*Tareas pendientes*.
**A.** Según el fragmento sobre el delta, ¿qué es el delta para Gamerro?
**B.** Transcribe literalmente las líneas de los registros que van desde el comienzo de los registros hasta la línea que contiene "Tampereen colour: orange -> black", ambas incluidas.

*Sección de texto*.
☆ ☆ ☆ ☆ ☆

Alguna vez Borges se maravilló de que la selva estuviera a media hora de Buenos Aires. El delta, para quien llega desde la ciudad, se presenta de repente. Hay autopistas, cemento, edificios, todos los elementos del paisaje urbano, pero se cruza un puente y aparece la naturaleza: árboles, islas, garzas, arroyos de agua opaca, camalotes, víboras. Todo un territorio de ficción.

A lo largo de los años, la literatura mantuvo una relación problemática con el delta. ¿Cómo contar la exuberancia de esa cuña puesta entre dos llanuras: la pampa y el mar? Quizás esa pregunta haya desalentado a los escritores. No son tantos los que hablaron de estas islas; las protagonistas siempre son las otras, las del Sur.

No son tantos, pero, sin embargo, se puede armar una serie: Sarmiento lo recreó con un génesis vernáculo, Sastre le otorgó categorías griegas, Bioy imaginó un túnel cortazariano que vinculaba el Tigre con Punta del Este y Conti lo narró como nadie en Sudestada. El delta es parodia para Gamerro, crimen para Plante, aventura para Domínguez, poesía para Bellessi.

☆ ☆ ☆ ☆ ☆

*Registros proporcionados*.
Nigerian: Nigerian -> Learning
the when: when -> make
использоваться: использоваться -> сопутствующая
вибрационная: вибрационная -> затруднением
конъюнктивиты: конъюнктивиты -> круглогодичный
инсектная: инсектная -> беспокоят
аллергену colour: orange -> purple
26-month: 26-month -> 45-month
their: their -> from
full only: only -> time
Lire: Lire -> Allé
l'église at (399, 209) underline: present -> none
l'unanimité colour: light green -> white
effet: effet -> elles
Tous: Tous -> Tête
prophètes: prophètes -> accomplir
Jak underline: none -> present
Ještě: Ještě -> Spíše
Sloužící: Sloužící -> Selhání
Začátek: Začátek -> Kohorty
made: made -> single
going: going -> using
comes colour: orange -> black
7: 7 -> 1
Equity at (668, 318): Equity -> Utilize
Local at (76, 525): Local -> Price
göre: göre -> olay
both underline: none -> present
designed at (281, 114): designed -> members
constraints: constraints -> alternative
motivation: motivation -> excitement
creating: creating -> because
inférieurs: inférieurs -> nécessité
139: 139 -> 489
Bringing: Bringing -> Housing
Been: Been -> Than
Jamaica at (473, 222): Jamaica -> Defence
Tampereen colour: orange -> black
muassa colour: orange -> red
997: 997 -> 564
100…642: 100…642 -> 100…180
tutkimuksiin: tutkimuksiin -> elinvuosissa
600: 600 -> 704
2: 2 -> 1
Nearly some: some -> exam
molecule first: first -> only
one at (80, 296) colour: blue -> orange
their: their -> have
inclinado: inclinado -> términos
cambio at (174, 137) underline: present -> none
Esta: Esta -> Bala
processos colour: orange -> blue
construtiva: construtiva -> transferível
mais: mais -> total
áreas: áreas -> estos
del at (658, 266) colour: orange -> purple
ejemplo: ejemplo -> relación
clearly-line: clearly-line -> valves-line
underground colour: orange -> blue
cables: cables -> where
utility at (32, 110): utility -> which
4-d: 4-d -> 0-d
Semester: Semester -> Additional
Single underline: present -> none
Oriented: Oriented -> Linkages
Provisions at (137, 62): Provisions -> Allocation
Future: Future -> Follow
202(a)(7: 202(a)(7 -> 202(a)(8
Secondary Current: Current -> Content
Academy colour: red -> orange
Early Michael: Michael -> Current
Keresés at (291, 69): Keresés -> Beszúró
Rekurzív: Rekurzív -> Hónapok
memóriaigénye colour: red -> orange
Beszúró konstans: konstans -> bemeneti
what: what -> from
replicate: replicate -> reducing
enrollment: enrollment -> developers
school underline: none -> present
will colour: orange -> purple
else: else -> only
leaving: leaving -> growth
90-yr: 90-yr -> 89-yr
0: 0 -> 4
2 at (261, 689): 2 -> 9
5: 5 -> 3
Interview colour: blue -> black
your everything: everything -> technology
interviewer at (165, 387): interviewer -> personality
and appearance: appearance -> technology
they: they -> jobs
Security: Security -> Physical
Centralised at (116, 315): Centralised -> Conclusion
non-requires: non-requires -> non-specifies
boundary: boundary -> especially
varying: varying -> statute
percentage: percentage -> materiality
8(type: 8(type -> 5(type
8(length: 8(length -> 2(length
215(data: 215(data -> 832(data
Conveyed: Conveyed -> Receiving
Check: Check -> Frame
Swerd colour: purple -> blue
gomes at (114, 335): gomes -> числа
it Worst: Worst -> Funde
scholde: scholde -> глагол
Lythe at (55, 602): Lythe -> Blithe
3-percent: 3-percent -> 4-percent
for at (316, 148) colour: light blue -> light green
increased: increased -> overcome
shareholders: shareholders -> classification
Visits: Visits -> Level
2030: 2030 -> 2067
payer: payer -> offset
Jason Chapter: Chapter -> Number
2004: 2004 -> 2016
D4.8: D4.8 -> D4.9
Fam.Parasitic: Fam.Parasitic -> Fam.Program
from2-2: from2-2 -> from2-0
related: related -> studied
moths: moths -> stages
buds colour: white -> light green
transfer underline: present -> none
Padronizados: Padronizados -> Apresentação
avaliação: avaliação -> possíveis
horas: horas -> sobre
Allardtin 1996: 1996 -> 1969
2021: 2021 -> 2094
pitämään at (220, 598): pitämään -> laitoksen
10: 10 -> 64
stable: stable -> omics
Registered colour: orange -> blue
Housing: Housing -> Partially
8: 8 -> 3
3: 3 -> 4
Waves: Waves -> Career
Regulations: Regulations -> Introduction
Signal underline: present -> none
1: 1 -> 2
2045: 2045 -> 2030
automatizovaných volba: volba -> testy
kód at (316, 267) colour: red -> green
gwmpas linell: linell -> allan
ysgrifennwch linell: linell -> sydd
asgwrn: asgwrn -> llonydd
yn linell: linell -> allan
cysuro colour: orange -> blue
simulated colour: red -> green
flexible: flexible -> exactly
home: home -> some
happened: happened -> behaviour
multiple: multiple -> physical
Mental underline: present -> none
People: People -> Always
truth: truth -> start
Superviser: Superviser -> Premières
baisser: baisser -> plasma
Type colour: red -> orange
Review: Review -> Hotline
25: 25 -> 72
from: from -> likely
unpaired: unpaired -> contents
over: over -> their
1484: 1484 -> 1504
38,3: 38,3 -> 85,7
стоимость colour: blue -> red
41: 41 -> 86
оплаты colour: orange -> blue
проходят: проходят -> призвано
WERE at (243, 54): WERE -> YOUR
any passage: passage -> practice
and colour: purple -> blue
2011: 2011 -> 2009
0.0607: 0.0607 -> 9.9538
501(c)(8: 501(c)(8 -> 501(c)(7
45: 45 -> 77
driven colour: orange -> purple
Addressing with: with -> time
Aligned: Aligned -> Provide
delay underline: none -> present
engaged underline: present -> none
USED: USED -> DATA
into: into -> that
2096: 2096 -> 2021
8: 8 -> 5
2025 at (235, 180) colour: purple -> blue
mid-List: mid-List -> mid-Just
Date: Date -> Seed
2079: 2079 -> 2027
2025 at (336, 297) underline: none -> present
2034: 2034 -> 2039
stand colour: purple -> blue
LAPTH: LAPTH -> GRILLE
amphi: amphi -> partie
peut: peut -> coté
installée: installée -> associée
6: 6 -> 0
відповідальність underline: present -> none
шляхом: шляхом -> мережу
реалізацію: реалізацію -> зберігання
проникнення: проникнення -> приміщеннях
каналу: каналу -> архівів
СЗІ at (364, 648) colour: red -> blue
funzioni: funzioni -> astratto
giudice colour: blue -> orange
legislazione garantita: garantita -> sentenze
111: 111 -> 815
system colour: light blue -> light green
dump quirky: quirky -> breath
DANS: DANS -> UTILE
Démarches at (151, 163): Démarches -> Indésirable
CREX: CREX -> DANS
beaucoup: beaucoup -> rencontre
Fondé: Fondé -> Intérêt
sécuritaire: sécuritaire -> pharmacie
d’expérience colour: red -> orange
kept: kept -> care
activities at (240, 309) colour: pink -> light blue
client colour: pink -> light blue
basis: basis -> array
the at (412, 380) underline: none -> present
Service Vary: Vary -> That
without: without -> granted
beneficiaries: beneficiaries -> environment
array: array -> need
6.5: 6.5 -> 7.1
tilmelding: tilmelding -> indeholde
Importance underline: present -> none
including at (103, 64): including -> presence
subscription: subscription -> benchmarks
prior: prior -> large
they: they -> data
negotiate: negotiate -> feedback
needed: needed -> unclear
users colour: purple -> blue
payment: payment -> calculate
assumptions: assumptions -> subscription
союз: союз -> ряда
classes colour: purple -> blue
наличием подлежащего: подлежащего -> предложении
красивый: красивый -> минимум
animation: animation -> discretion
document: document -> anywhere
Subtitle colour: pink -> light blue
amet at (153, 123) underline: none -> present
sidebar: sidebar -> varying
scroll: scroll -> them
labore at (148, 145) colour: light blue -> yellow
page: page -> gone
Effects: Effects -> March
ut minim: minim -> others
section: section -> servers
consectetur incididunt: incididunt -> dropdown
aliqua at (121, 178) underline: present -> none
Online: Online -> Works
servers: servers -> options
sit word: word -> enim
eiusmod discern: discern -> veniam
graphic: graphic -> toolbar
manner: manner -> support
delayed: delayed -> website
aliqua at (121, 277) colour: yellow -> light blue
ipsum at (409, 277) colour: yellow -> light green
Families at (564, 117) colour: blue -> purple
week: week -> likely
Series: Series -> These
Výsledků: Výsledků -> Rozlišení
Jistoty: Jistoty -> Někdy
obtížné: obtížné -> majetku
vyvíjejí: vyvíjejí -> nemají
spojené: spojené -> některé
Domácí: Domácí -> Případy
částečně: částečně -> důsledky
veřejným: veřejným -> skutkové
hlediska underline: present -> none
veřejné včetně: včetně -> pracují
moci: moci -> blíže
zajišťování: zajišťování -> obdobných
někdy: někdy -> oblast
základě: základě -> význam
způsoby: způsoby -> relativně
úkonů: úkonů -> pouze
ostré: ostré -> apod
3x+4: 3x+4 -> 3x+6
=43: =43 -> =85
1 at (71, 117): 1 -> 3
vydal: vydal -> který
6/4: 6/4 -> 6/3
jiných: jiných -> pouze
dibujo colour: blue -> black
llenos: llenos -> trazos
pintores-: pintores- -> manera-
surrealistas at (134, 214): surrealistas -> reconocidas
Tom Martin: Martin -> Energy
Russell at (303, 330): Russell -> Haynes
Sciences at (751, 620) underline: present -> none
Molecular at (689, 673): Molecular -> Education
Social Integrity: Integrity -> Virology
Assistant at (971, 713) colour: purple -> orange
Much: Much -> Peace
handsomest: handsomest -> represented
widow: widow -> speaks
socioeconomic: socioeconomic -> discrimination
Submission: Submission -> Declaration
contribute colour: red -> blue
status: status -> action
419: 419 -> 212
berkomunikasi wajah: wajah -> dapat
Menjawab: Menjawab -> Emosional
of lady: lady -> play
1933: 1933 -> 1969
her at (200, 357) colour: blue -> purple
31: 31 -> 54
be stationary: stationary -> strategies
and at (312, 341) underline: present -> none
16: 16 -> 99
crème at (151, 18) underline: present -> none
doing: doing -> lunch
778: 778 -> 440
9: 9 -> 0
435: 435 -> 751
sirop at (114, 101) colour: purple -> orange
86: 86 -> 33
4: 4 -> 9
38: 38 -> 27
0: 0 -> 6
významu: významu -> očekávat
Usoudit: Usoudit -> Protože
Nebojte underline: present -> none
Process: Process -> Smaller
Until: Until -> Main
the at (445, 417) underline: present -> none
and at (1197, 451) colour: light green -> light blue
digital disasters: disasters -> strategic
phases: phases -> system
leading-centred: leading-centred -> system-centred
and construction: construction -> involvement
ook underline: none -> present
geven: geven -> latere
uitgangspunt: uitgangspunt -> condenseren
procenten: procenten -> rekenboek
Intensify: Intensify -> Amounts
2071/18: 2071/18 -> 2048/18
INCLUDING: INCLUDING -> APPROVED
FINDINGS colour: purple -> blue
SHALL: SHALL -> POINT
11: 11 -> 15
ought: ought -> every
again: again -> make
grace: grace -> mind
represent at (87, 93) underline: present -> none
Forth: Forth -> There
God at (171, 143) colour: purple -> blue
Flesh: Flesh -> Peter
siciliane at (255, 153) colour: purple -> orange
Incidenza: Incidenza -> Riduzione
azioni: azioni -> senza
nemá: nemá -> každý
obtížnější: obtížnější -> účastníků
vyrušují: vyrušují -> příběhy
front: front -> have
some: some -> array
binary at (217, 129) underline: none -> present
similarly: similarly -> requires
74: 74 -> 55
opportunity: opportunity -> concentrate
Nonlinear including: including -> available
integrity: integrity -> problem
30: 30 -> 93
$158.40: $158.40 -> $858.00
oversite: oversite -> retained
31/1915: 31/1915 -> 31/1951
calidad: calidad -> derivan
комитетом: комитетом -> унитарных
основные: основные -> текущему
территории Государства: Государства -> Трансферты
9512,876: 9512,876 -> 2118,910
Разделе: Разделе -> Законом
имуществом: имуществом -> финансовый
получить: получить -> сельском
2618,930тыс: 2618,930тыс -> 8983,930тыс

☆ ☆ ☆ ☆ ☆

*Respuestas escritas*.
**A.** Para Gamerro, el delta es parodia.

**B.**
Nigerian: Nigerian -> Learning
the when: when -> make
использоваться: использоваться -> сопутствующая
вибрационная: вибрационная -> затруднением
конъюнктивиты: конъюнктивиты -> круглогодичный
инсектная: инсектная -> беспокоят
аллергену colour: orange -> purple
26-month: 26-month -> 45-month
their: their -> from
full only: only -> time
Lire: Lire -> Allé
l'église at (399, 209) underline: present -> none
l'unanimité colour: light green -> white
effet: effet -> elles
Tous: Tous -> Tête
prophètes: prophètes -> accomplir
Jak underline: none -> present
Ještě: Ještě -> Spíše
Sloužící: Sloužící -> Selhání
Začátek: Začátek -> Kohorty
made: made -> single
going: going -> using
comes colour: orange -> black
7: 7 -> 1
Equity at (668, 318): Equity -> Utilize
Local at (76, 525): Local -> Price
göre: göre -> olay
both underline: none -> present
designed at (281, 114): designed -> members
constraints: constraints -> alternative
motivation: motivation -> excitement
creating: creating -> because
inférieurs: inférieurs -> nécessité
139: 139 -> 489
Bringing: Bringing -> Housing
Been: Been -> Than
Jamaica at (473, 222): Jamaica -> Defence
Tampereen colour: orange -> black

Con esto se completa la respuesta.